If an employer is faced with this situation, the following must be taken into consideration. Firstly, financial decisions such as these must be well reasoned and calculated. If there is no logic or data to support a decision then this decision will be difficult for an employee to swallow. Secondly, no matter how large an organisation is, any change to the norm, or reneging on a commitment, needs to be communicated in a transparent, logical, sensitive and timely manner to its employees, as this is the most important way of maintaining an informed, motivated and capable team of professionals. In fact, it is simple respect for the people who are responsible for a company’s profit and making its shareholders and directors happy.
If an employer takes these two steps in communicating the fact that the company is in financial difficulty and there is a valid reason why it cannot commit to paying our bonuses, then damage is mitigated.
Employers should also take into consideration the great effects of public positive feedback and feed forward. It is well known that feedback sessions or comments are often focused on the negative, or can be misconstrued as negative by the receiver, while feed forward really sympathises with the employee and tries to connect with him differently and frame the discussion in a positive manner. For example, when giving feedback, a manager may tend to say “You did this using this and that was good/wrong” but feed forward would focus on the positive intent of the employee, i.e. “I understand why you did this, I know what you used and you came up with best results, but perhaps you might consider also trying these other different approaches in the future”. Feed forward creates a connection at a different level which is very important for the employee: he will acknowledge the fact that his results and behaviour are not just analysed but also understood. This type of interaction may help maintain individual motivation during difficult economic times.
Tools for managers
Hard economic times force employers to confront and understand what really motivates their employees. To their surprise they might find that transparent communication, a constant level of relevant support, constructive criticism, and recognition of results generally outweigh financial compensation
Public recognition of employees efforts: employees enjoy receiving public confirmation and appreciation of their work, especially if the company organises a more complex and official protocol on this occasion, for example a company-wide announcement of high achievers, or even publishing results in the press.

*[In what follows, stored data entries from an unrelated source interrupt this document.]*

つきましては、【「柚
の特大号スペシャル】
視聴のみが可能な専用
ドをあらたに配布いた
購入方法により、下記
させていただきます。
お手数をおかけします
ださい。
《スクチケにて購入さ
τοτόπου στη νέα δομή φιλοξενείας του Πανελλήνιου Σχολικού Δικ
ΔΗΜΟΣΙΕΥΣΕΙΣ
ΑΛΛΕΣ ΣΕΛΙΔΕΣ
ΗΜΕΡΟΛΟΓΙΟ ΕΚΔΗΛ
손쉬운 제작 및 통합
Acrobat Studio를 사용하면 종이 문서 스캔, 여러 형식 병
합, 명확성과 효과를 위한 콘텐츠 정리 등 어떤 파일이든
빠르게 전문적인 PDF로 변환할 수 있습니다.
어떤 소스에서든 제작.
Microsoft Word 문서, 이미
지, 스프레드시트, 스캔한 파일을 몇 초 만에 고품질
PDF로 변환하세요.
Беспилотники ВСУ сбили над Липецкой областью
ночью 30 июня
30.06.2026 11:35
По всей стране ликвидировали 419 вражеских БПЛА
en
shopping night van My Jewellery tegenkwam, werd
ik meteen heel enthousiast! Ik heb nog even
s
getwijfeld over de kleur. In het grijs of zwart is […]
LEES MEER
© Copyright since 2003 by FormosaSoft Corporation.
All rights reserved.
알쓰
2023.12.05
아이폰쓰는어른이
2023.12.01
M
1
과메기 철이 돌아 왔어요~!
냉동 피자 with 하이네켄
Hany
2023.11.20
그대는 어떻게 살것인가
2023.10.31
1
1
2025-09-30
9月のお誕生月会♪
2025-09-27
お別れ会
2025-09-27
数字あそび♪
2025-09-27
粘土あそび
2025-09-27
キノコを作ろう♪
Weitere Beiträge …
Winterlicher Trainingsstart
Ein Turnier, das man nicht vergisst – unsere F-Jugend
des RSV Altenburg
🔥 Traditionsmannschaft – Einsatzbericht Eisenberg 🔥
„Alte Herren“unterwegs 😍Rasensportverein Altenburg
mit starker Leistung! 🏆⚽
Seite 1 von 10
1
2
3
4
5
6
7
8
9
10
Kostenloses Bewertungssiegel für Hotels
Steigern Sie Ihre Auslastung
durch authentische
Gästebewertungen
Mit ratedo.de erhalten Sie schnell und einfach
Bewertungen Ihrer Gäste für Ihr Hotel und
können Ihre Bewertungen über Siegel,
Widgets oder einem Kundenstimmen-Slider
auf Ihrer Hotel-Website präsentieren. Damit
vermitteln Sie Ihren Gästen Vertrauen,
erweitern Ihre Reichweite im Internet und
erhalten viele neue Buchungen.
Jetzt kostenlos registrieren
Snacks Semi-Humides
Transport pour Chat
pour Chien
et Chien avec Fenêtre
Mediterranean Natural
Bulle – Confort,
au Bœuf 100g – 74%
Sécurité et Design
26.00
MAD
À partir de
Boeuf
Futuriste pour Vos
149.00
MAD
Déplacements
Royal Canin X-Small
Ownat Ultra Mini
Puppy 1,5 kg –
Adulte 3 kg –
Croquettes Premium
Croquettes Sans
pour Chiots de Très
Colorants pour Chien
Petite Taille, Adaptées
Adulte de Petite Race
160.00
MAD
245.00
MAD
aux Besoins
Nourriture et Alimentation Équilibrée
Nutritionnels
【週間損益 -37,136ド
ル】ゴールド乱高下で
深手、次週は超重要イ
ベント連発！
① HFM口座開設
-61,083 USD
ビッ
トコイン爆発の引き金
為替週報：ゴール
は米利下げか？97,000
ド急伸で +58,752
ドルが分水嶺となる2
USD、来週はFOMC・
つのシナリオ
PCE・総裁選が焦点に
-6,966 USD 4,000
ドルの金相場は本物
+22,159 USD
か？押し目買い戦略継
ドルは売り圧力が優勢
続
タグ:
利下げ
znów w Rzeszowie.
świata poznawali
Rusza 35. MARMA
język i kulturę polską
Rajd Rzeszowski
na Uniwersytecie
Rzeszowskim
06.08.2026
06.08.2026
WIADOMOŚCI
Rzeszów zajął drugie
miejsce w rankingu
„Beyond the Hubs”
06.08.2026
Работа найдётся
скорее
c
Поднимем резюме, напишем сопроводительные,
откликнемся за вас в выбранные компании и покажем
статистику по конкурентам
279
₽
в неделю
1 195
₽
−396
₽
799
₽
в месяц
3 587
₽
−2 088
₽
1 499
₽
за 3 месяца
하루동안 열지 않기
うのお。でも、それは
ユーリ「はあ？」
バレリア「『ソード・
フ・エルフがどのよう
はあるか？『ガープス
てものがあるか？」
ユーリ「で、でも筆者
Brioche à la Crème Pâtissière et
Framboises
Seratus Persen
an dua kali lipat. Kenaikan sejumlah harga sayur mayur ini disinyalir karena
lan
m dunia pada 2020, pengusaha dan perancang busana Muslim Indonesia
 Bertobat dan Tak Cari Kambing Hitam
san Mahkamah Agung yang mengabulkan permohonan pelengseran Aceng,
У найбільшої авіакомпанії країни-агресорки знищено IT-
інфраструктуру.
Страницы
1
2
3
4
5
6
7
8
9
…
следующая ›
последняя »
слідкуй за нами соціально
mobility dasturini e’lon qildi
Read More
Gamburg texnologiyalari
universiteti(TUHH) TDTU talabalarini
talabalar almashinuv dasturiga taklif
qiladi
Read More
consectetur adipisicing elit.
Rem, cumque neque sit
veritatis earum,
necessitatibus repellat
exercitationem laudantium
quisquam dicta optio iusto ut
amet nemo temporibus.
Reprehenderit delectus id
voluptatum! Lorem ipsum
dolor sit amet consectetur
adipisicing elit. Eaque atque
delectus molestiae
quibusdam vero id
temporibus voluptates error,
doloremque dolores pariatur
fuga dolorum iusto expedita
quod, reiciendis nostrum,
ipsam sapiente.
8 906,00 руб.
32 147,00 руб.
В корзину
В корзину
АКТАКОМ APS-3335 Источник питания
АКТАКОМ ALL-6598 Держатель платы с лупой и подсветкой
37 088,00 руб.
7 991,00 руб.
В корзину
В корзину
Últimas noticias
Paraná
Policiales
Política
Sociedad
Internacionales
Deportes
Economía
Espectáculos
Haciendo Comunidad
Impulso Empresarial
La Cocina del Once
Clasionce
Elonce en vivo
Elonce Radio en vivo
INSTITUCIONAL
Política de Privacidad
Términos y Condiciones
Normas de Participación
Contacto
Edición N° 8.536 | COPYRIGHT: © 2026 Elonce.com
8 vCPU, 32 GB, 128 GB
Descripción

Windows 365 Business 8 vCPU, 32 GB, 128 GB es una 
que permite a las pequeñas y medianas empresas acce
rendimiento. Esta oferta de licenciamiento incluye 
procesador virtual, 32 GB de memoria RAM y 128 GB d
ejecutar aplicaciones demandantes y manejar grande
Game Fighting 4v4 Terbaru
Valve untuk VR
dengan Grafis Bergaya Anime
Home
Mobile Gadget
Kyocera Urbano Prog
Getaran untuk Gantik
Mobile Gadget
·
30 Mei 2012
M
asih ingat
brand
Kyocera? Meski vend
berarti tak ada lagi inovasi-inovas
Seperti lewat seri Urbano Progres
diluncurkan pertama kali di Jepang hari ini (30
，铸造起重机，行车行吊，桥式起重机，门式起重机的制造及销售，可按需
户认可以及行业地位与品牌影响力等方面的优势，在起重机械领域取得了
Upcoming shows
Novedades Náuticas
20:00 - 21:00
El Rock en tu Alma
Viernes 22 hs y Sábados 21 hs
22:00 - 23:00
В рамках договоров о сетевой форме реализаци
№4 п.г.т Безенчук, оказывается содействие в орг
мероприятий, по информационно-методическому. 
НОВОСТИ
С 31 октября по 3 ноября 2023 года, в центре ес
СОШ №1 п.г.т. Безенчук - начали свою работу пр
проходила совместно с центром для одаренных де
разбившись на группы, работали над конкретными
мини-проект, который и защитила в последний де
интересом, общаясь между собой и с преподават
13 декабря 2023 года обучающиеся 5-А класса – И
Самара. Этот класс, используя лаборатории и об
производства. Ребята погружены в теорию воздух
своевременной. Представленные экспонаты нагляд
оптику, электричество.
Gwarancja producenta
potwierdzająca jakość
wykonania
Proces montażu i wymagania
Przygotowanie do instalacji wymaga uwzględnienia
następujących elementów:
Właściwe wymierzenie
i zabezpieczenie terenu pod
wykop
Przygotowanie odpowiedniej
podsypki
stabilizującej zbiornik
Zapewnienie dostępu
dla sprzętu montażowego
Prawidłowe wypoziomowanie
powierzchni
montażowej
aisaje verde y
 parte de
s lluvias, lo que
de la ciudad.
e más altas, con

Non-financial employee reward schemes (tax-deductible benefits) and training & coaching sessions.
Thank you letters & letters of recognition for employees are also a viable alternative, but this form of appreciation is underutilised by employers on the Romanian market: such a letter greatly emphasizes the feeling that the respective employees are truly appreciated and valued by the management; this type of letter should be handwritten (has the most impact) or, if sent by email, customized for each individual.